### The input
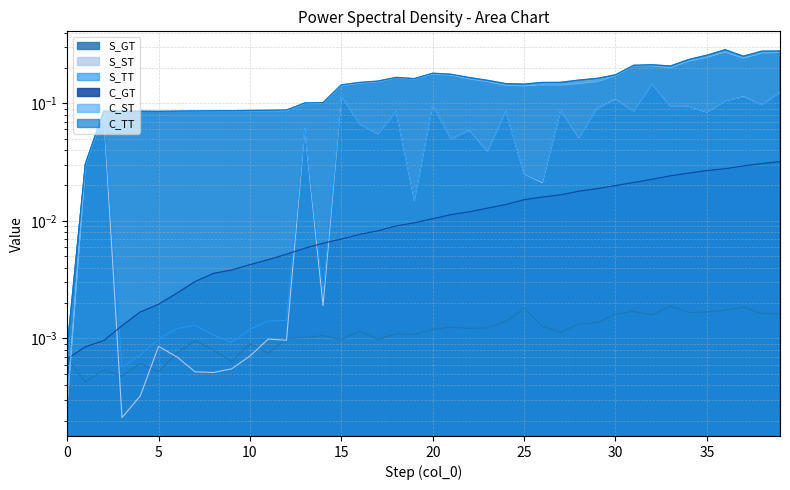

True or false: S_ST and C_ST cross at least once.

False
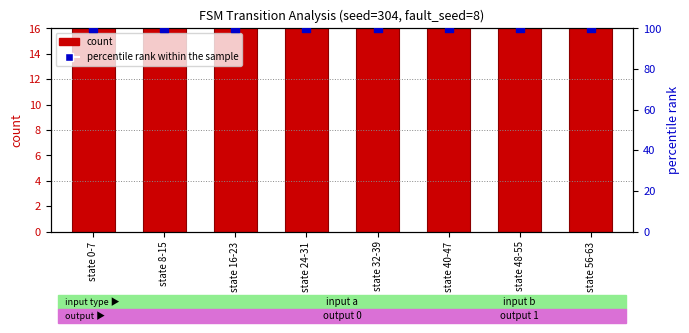

Which series has the largest total across all categories?

percentile rank within the sample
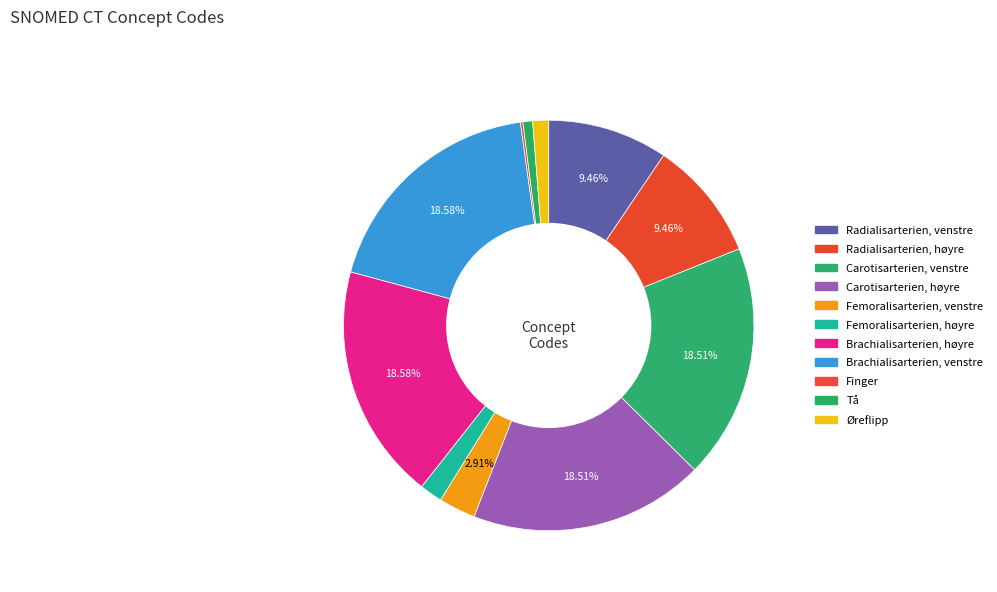

Which slice is the largest?

Brachialisarterien, høyre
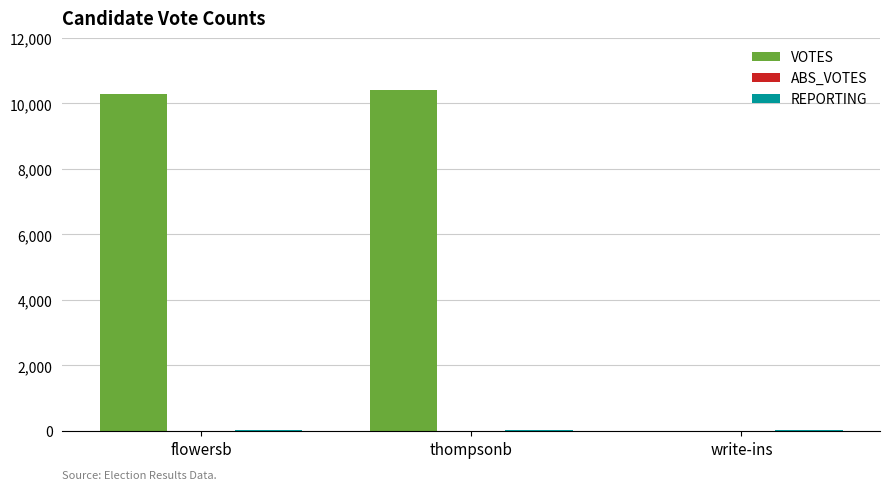

Between thompsonb and write-ins, which series saw the biggest shift?

VOTES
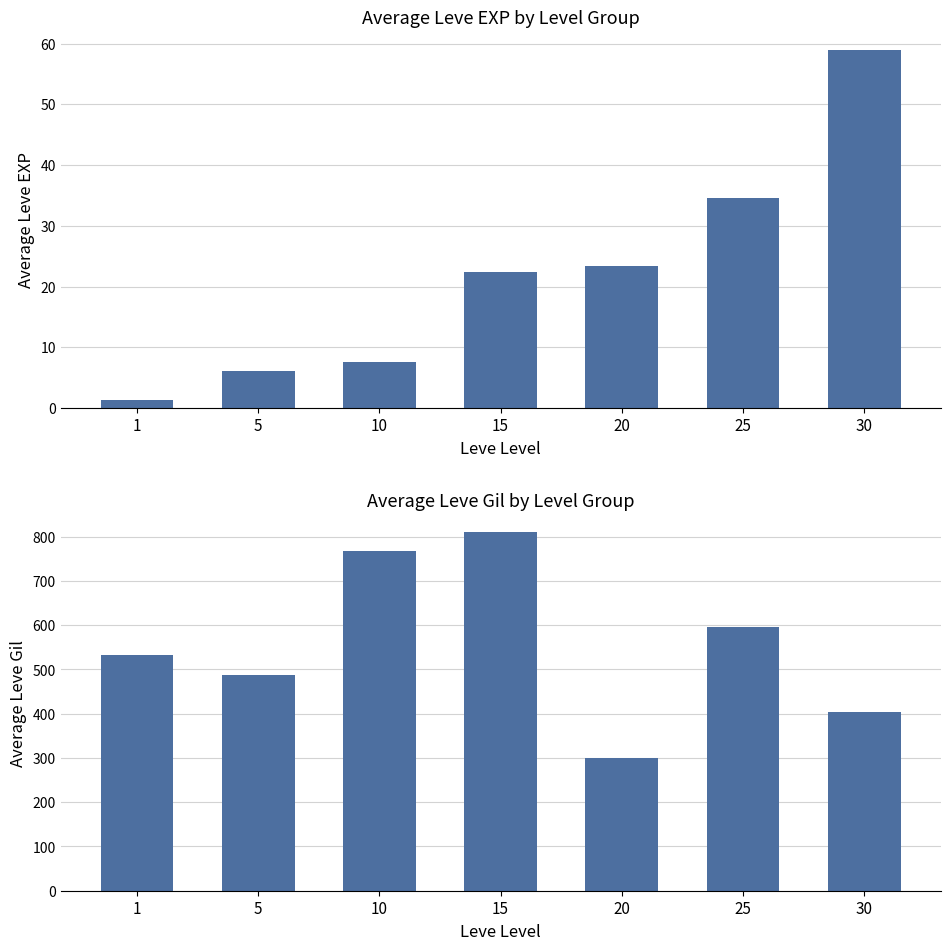

What is the value of the Leve EXP bar at the 7th from the left?

59.0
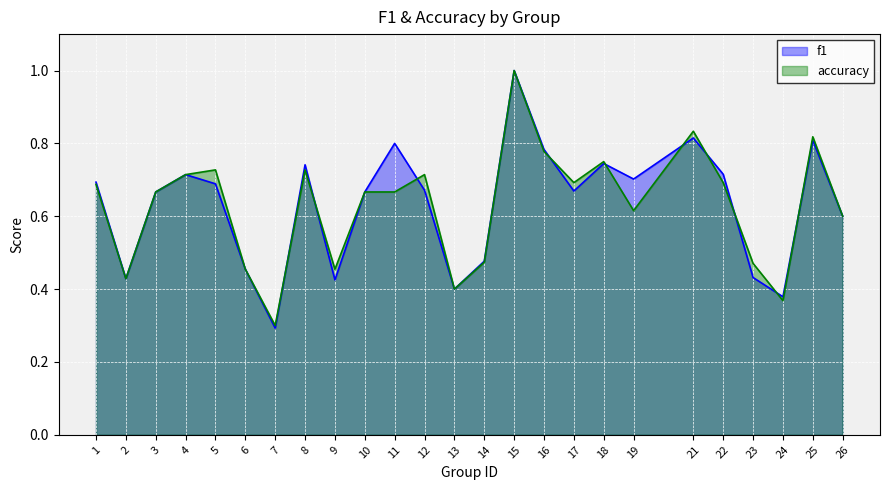

What is the average value of the f1 series?

0.6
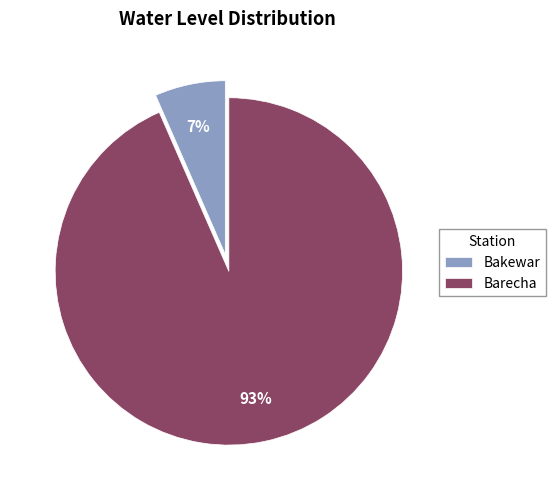

Is the sum of Barecha and Bakewar greater than half?

Yes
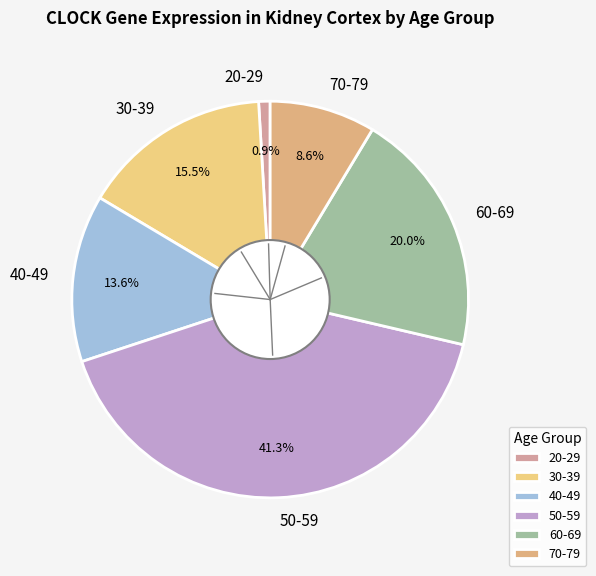

What percentage is NOT represented by 30-39?

84.5%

### Task statement
Please put all of the material above into a numbered list with one line per item, leaving out blank lines and the pictures.

### Task answer
1. True or false: S_ST and C_ST cross at least once.
2. False
3. Which series has the largest total across all categories?
4. percentile rank within the sample
5. Which slice is the largest?
6. Brachialisarterien, høyre
7. Between thompsonb and write-ins, which series saw the biggest shift?
8. VOTES
9. What is the value of the Leve EXP bar at the 7th from the left?
10. 59.0
11. What is the average value of the f1 series?
12. 0.6
13. Is the sum of Barecha and Bakewar greater than half?
14. Yes
15. What percentage is NOT represented by 30-39?
16. 84.5%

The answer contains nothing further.